═══ Extrahierter Text ═══

Der Stein auf dem Weg
Der Staatsterrorismus ist seit fünf Jahrzehnten ein integraler
Bestandteil der offiziellen Politik des kolumbianischen Staates. Er wird
durch das nordamerikanische Imperium, den kolumbianischen Staat, seine
jeweilige Regierung und die herrschende Klasse durchgesetzt. Eines seiner
wichtigsten Werkzeuge sind die Paramilitärs, die in seinem Auftrag einen
schmutzigen Krieg führen. Die Masken, unter denen dieser Krieg im Verlaufe
der Geschichte unseres Landes stattfand, waren verschieden. Die Ziele
jedoch waren immer gleich, Sicherung und Schutz der Machenschaften der
offiziellen Behörden. Angesichts der sozialen Protestbewegungen und des
Kampfes, den die Kolumbianerinnen und Kolumbianer unter Nutzung legaler
Wege aber auch durch bewaffneten Widerstand zur Durchsetzung ihrer
Grundrechte führen, ist der Paramilitarismus zur wichtigsten Waffe
geworden, um Widerstand durch Terror zu unterdrücken. Untersuchungen
unterschiedlichster Institutionen belegen inzwischen, daß die Paramilitärs
nichts anderes sind als der verlängerte Arm der offiziellen
Streitkräfte
/1 - 2/.

═══ Datensätze ═══

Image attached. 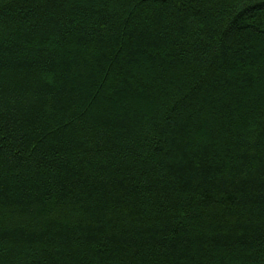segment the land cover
I'll return each instance as SVG.
<instances>
[{"label":"trees","instance_id":"obj_1","mask_svg":"<svg viewBox=\"0 0 264 264\" xmlns=\"http://www.w3.org/2000/svg\"><path fill=\"white\" fill-rule=\"evenodd\" d=\"M0 264H264V0H0Z\"/></svg>","mask_w":264,"mask_h":264}]
</instances>
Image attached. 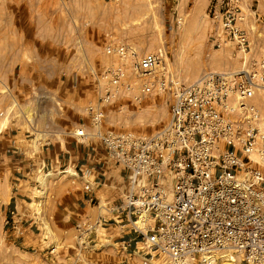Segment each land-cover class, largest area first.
Wrapping results in <instances>:
<instances>
[{
  "label": "built area",
  "instance_id": "obj_1",
  "mask_svg": "<svg viewBox=\"0 0 264 264\" xmlns=\"http://www.w3.org/2000/svg\"><path fill=\"white\" fill-rule=\"evenodd\" d=\"M243 2L212 1L214 47L250 51L248 33L239 25ZM107 49L120 61L103 68L96 101L85 107L95 131L82 125L72 134L82 141L99 138L108 158L127 172L128 191L112 207L116 217L126 218L145 247L172 264L209 263L225 254L243 264H264V115L252 102L264 87V56L238 71L207 70L176 84L165 46L141 53L121 42ZM127 74L141 81L135 100L155 90L170 92L168 119L152 133L101 129L107 107L130 90ZM78 228L81 245L85 230Z\"/></svg>",
  "mask_w": 264,
  "mask_h": 264
},
{
  "label": "rangeland",
  "instance_id": "obj_2",
  "mask_svg": "<svg viewBox=\"0 0 264 264\" xmlns=\"http://www.w3.org/2000/svg\"><path fill=\"white\" fill-rule=\"evenodd\" d=\"M30 1L0 0V101L3 104V96L7 95L10 99L9 114L19 119L27 118L33 124L37 122L33 127L45 133L36 134L38 142L53 138L75 139L72 133L85 127L80 125L84 121L88 124L87 132L94 133L85 107L96 101L98 75L103 68L120 61L115 53L108 51V44L117 46L121 42H129L142 50L141 53L165 46L176 84L188 83L207 70L238 71L244 64L260 61L264 56L257 54L254 45L249 52L240 51L231 44L214 47L209 40L210 6L206 11L194 14L196 0H135L146 4V9L134 20L125 19L126 11L121 6L126 1L131 10L134 0H113L116 5L112 8L105 3L100 9L104 19L101 25L105 29L110 25L106 20L111 14L118 35L113 38L102 35L97 39L85 37V28L81 29L80 18L86 16V11H81L79 0L75 4L70 0H39L34 5ZM259 2L264 0H253L250 4L244 0V20L239 25L247 32H254L257 39H263L264 14ZM259 15L260 20H257ZM17 25L23 28L19 39ZM17 46L19 49L23 47L22 53L15 52ZM229 62L230 68H224ZM36 70L41 84L45 80L50 83L49 95L37 102L22 104L11 90H15L17 78L19 80L26 73L35 75ZM126 81L131 83L130 90L123 92L107 107L101 129L135 134L158 130L168 119L170 92L155 90L138 101L134 96L140 94L141 81L131 74H127ZM252 102L264 115V90L257 91ZM56 113L59 120H54ZM52 119L60 126L57 135L46 132L50 128L46 121ZM65 171L58 175L61 180H52L49 172L43 181V176L48 173L40 170L37 178L41 191L35 187L36 182L26 184V189L32 191L31 196L38 195V198L28 200L21 208L18 228L5 224L0 208V264H66L74 260H78V264H172L159 252L149 251L143 243H140L136 256L131 258L134 247L127 246V238L113 223V218L106 220L111 218L110 214L104 212L106 219L96 224L99 209L94 205L89 209L88 220H75L73 229L61 228L64 215L60 211L67 206L63 195L67 193L65 183L69 177H65L76 173L69 168ZM122 174L127 176V172ZM2 189L3 161L0 166L1 192ZM67 210L66 207L64 211ZM78 225L85 230L81 245L78 243ZM234 257L231 264H243L240 257ZM221 258L222 255H217L214 260L203 264H224ZM185 264L202 263L196 259Z\"/></svg>",
  "mask_w": 264,
  "mask_h": 264
},
{
  "label": "crops",
  "instance_id": "obj_3",
  "mask_svg": "<svg viewBox=\"0 0 264 264\" xmlns=\"http://www.w3.org/2000/svg\"><path fill=\"white\" fill-rule=\"evenodd\" d=\"M70 1L73 4L76 3V0ZM188 1L182 0V2ZM212 1L196 0L193 13L196 14L201 10L206 11ZM246 1L247 4H250L253 0ZM38 2L39 0H31L30 4L34 5L38 4ZM105 3L110 8L116 5L113 0H79L81 11H86V16H81L80 18L81 29L85 28V37L93 39L100 38L102 35L106 38L117 37L118 34L116 35V27L112 22L111 14L109 19L106 20L110 21V25L106 29L101 25L104 19L100 9ZM121 6L126 11L124 17L127 20H134L143 14L146 9V4H141L135 0L131 10L126 1ZM259 6L262 14H264V2H259ZM260 17L259 15L256 19L260 20ZM20 29L21 33H23L22 26L17 25L18 39ZM247 33L250 46L254 45L257 54H264V38L257 39L254 32ZM119 36L122 35L120 34ZM202 36L206 38V34L204 35L203 33ZM19 48L20 46H17L15 52L22 53L23 47L22 49ZM230 66L231 62L223 67L230 68ZM22 75L19 80L18 78L16 80L15 90H11L12 94L22 104L30 101L37 102L49 95L47 91L51 89L50 83L45 80L41 84L37 70L35 75L27 73ZM40 86L43 90H41ZM36 90L37 92L39 91V95ZM9 103V97L4 95L3 104L0 101V166L3 161V189L2 192L0 191V208L3 210L5 221H9L8 225L12 228H18L22 218L21 215L19 217L21 208L25 206V203H28V200L38 198V195L32 197V191H28L25 186L28 183L36 182L35 187L41 191L39 188L42 189V186L38 180L39 177L37 178L40 170L47 171V173L51 172L52 180H57V178L61 180L62 178L58 177V175L61 174V171L69 168L76 173L74 175L67 174L66 177L64 175L65 178L69 177V180L65 183L67 193L65 192L63 195L66 202L65 206L67 205L68 210L64 211L66 207H63L64 210L61 209L60 211L64 215V222H62L61 228L73 229L75 228L74 222L81 219L88 220V217H90L89 212H91L89 209L94 205V207L99 209L98 221L102 222L100 218L106 219L105 217L107 216L104 215V212H106L111 215V218L106 220L114 219L113 223L122 229L123 237L127 238L125 243L129 247H134L130 253L131 258H134L140 243H143L141 237L130 229L131 226L127 223L126 218L118 219L116 211L112 210V207L121 201L128 191V178L122 174L126 171L108 158L106 148L99 138L82 141L73 136L75 139L53 138L46 142H38L36 134L44 135L45 133L33 127L37 122L33 124L27 118L19 119L16 115L9 114ZM59 117V114L56 113L54 120L56 118L59 120ZM56 122L53 119L52 121H46L47 126L52 129L48 128L47 134L57 135L58 132L56 131L60 126ZM80 125L87 126L88 124L84 121ZM87 172L89 173L86 174ZM58 181H55V183ZM12 212H14V215H12Z\"/></svg>",
  "mask_w": 264,
  "mask_h": 264
},
{
  "label": "bare ground",
  "instance_id": "obj_4",
  "mask_svg": "<svg viewBox=\"0 0 264 264\" xmlns=\"http://www.w3.org/2000/svg\"><path fill=\"white\" fill-rule=\"evenodd\" d=\"M261 90H264V87L261 89ZM62 172H66V171H61V173ZM51 174V173H50ZM47 175H49V173L48 174H45L44 176H43V181H45L46 180V176ZM42 181V182H43ZM44 183V182H43ZM210 261L211 260H214V258H210L209 259ZM235 260V257L234 256H231V255H228V254H225V255H223L222 256V258H221V261L224 263V264H231L233 261ZM185 264V263H184Z\"/></svg>",
  "mask_w": 264,
  "mask_h": 264
}]
</instances>
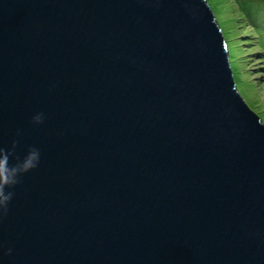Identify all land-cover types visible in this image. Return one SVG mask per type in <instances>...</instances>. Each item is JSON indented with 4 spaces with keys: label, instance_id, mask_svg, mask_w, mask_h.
I'll list each match as a JSON object with an SVG mask.
<instances>
[{
    "label": "water",
    "instance_id": "obj_1",
    "mask_svg": "<svg viewBox=\"0 0 264 264\" xmlns=\"http://www.w3.org/2000/svg\"><path fill=\"white\" fill-rule=\"evenodd\" d=\"M0 148L40 154L0 264H264V125L207 0H0Z\"/></svg>",
    "mask_w": 264,
    "mask_h": 264
},
{
    "label": "rangeland",
    "instance_id": "obj_2",
    "mask_svg": "<svg viewBox=\"0 0 264 264\" xmlns=\"http://www.w3.org/2000/svg\"><path fill=\"white\" fill-rule=\"evenodd\" d=\"M209 5L226 40L236 89L264 125V49L259 48H264V0H209ZM254 6L260 10L254 12ZM241 16L257 19L263 33Z\"/></svg>",
    "mask_w": 264,
    "mask_h": 264
},
{
    "label": "clouds",
    "instance_id": "obj_3",
    "mask_svg": "<svg viewBox=\"0 0 264 264\" xmlns=\"http://www.w3.org/2000/svg\"><path fill=\"white\" fill-rule=\"evenodd\" d=\"M40 119L41 117L39 114L34 117L36 121ZM13 145H15V142H13ZM39 158V150L31 148L22 158L17 159L12 166H9L8 153L3 148H0V205L6 204L13 195L11 190L5 191V186L11 189V187L18 182L20 175H22L24 171L30 170L38 164Z\"/></svg>",
    "mask_w": 264,
    "mask_h": 264
},
{
    "label": "trees",
    "instance_id": "obj_4",
    "mask_svg": "<svg viewBox=\"0 0 264 264\" xmlns=\"http://www.w3.org/2000/svg\"><path fill=\"white\" fill-rule=\"evenodd\" d=\"M207 2H208V4H209V0H207ZM210 6V5H209ZM251 7H253V5H249V7L248 8H246V10H247V12H248V14H249V11L251 10ZM255 7V6H254ZM260 9L258 8V7H255V9H254V12H257V11H259ZM242 17V20H244L249 26L251 25L252 27H257V28H259L261 31L260 32H262V27H259L260 25H259V21L257 20V19H253V18H250L249 19V21H248V19H246L245 17H243V16H241ZM258 18V17H257ZM241 20V19H240ZM256 31V30H255ZM257 32V31H256ZM234 33V32H233ZM263 33V32H262ZM261 44H264V41H261ZM260 44V45H261ZM260 49H264L262 46H260L259 47ZM262 119V118H261Z\"/></svg>",
    "mask_w": 264,
    "mask_h": 264
}]
</instances>
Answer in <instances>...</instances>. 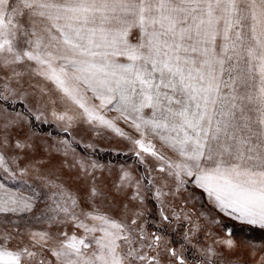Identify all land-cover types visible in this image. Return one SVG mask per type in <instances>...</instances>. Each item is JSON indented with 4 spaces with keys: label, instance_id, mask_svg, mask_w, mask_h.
I'll return each mask as SVG.
<instances>
[{
    "label": "snow or ice",
    "instance_id": "obj_1",
    "mask_svg": "<svg viewBox=\"0 0 264 264\" xmlns=\"http://www.w3.org/2000/svg\"><path fill=\"white\" fill-rule=\"evenodd\" d=\"M0 264H264V0H0Z\"/></svg>",
    "mask_w": 264,
    "mask_h": 264
},
{
    "label": "rangeland",
    "instance_id": "obj_2",
    "mask_svg": "<svg viewBox=\"0 0 264 264\" xmlns=\"http://www.w3.org/2000/svg\"><path fill=\"white\" fill-rule=\"evenodd\" d=\"M99 147L106 148V147H107V144H106V142H104V141H100V142H99ZM105 159H107V157H106V156H105Z\"/></svg>",
    "mask_w": 264,
    "mask_h": 264
}]
</instances>
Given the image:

═══

__Aufgabe__
Nennen Sie alle Akteure, durch die der Staatsterrorismus laut dem Text über Kolumbien durchgesetzt wird. Stützen Sie sich ausschließlich auf den Text.

__Antwort__
- das nordamerikanische Imperium
- der kolumbianische Staat
- die jeweilige Regierung des kolumbianischen Staates
- die herrschende Klasse